Exercise 1 — Duplicate the passage on Mary Shelley's parents, starting with "In her 1831" and going on through "sense of self.".

In her 1831 introduction to Frankenstein, Mary Shelley explains: “It is not singular that, as the daughter of two persons of distinguished literary celebrity, I should very early in life have thought of writing.” She is answering an oft-asked question—the nineteenth-century equivalent of “What’s a nice girl like you doing writing gross stuff like this?”—and the fact that she begins by mentioning her parents is a sign of how greatly they figured in her sense of self.
Yet only one of Mary Shelley’s parents lived to see Frankenstein published. Mary Wollstonecraft Godwin, the brilliant feminist best known for A Vindication of the Rights of Women, died shortly after giving birth to Mary, a fact that haunted her daughter for the rest of her life. Baby Mary, however, was not the fatal agent: It was the physician, one Dr. Poignand, who removed the placenta piece by piece with unwashed hands, and who transmitted the puerperal fever that killed Wollstonecraft Godwin days after giving birth. (In light of her daughter’s creative output, it’s worth mentioning that puerperal fever was then often transmitted by doctors proceeding directly from autopsies to births.)

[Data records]
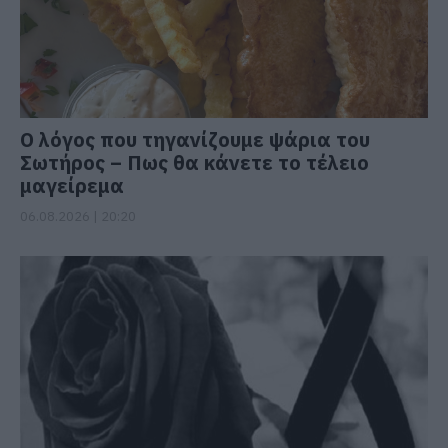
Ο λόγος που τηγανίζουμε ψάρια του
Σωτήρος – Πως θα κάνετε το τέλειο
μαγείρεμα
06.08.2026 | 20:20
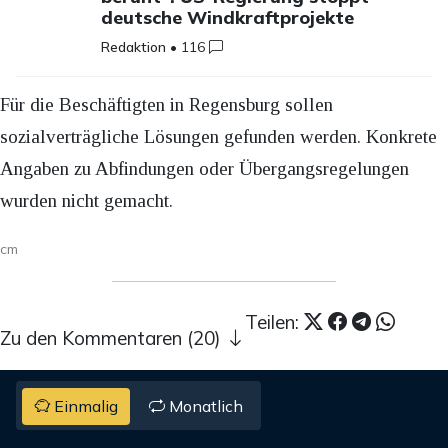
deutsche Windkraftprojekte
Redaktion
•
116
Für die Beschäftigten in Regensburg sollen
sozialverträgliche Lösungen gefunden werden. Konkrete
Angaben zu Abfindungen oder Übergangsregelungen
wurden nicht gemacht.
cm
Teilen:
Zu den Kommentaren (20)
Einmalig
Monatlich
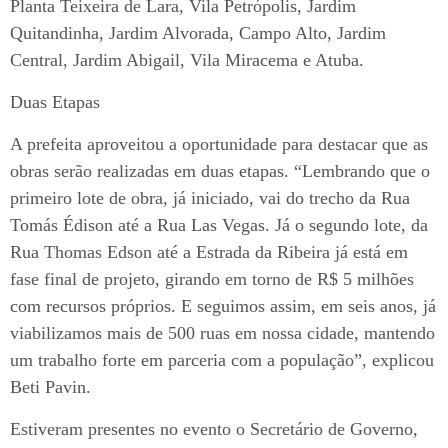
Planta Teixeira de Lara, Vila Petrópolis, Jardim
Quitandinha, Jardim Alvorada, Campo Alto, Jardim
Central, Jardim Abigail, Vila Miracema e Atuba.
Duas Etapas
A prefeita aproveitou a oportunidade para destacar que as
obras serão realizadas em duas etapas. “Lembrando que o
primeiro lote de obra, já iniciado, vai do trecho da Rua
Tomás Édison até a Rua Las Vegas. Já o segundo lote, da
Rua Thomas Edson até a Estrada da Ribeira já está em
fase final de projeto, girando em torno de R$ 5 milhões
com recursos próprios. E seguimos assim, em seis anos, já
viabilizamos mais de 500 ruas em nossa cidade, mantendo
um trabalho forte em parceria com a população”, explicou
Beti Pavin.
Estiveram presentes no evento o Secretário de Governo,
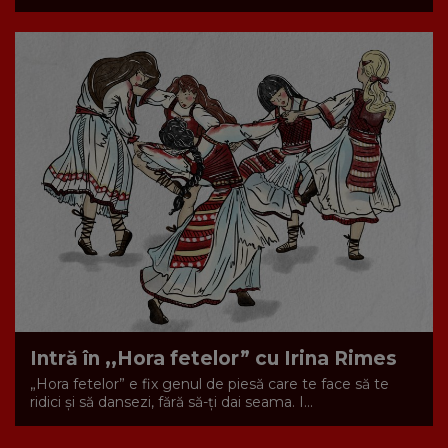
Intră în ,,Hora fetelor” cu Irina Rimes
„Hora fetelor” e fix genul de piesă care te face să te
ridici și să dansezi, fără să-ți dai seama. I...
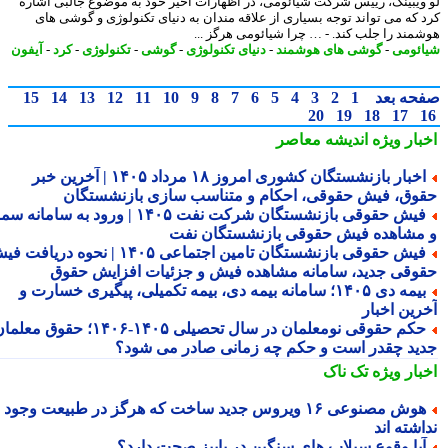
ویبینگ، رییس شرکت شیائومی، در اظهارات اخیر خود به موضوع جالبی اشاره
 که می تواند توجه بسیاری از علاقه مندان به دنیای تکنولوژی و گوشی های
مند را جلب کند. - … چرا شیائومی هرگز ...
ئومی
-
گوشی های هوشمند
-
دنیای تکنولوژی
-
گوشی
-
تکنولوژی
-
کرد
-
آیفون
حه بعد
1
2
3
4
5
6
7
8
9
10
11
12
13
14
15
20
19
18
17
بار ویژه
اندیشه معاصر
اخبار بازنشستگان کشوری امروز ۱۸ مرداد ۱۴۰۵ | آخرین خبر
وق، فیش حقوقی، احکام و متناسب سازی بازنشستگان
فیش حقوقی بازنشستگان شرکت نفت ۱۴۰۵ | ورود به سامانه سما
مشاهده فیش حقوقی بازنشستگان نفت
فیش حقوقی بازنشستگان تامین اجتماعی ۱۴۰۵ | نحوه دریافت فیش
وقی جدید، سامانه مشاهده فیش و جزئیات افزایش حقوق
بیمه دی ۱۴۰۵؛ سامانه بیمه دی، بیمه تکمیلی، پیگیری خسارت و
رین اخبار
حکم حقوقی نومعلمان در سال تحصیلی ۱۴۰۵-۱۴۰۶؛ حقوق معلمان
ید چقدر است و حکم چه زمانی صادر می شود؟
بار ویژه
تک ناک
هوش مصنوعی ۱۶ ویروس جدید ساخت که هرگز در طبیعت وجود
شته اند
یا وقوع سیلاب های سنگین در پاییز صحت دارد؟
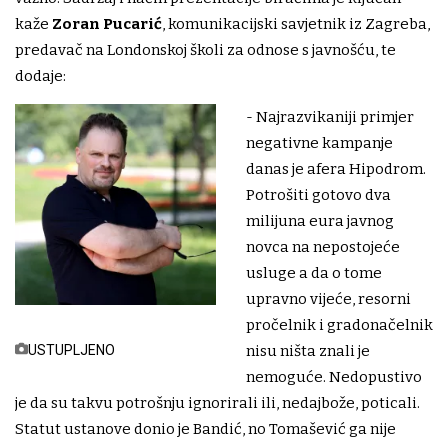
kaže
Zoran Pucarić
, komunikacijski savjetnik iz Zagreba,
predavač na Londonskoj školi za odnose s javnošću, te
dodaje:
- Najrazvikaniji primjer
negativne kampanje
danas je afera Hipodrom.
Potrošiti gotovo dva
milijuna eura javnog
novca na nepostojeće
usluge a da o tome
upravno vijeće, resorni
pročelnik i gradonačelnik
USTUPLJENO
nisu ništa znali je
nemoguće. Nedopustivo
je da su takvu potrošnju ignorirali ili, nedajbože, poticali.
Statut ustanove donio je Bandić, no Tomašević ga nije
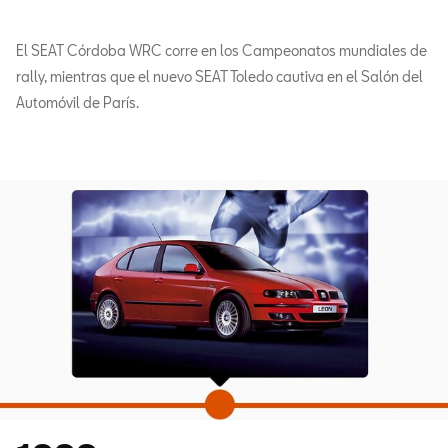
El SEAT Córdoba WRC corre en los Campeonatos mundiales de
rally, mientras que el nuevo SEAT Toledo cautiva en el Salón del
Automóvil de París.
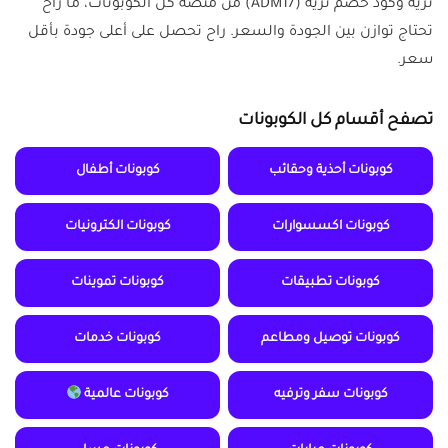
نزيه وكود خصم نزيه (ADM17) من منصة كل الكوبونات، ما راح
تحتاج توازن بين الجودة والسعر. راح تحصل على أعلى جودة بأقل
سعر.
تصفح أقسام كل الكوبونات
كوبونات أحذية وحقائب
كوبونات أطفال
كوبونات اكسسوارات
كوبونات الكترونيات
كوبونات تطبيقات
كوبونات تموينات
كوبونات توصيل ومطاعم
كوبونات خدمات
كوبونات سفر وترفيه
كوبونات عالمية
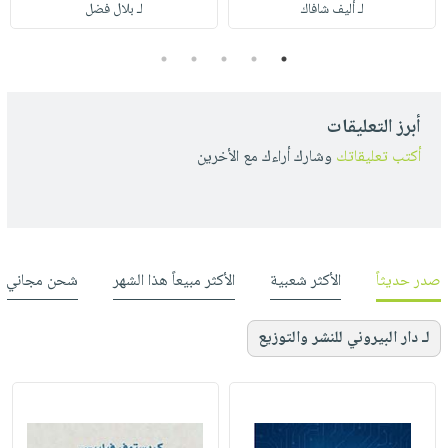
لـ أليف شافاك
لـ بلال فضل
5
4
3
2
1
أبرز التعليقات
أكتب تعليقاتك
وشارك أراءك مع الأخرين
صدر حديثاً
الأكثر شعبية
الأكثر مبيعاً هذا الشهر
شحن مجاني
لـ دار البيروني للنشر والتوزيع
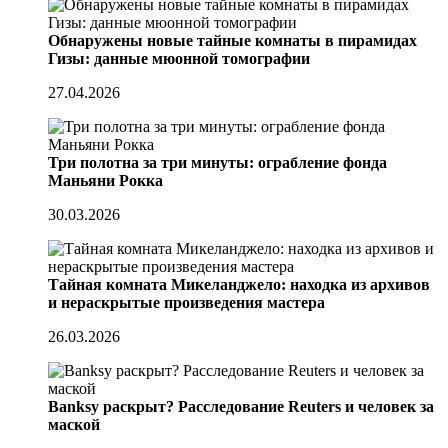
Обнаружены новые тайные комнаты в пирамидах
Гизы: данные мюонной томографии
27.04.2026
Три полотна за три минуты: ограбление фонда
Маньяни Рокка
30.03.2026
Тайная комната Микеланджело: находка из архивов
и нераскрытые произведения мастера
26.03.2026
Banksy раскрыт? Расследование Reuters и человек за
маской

Exercise 2 — In the data records, rewrite the lines from the beginning through the line with "06.08.2026 | 20:20", putting "απλό" in place of "τέλειο" and keeping everything else the same. Leave the pictures out of your answer.

Expected output 1 —
In her 1831 introduction to Frankenstein, Mary Shelley explains: “It is not singular that, as the daughter of two persons of distinguished literary celebrity, I should very early in life have thought of writing.” She is answering an oft-asked question—the nineteenth-century equivalent of “What’s a nice girl like you doing writing gross stuff like this?”—and the fact that she begins by mentioning her parents is a sign of how greatly they figured in her sense of self.

Expected output 2 —
Ο λόγος που τηγανίζουμε ψάρια του
Σωτήρος – Πως θα κάνετε το απλό
μαγείρεμα
06.08.2026 | 20:20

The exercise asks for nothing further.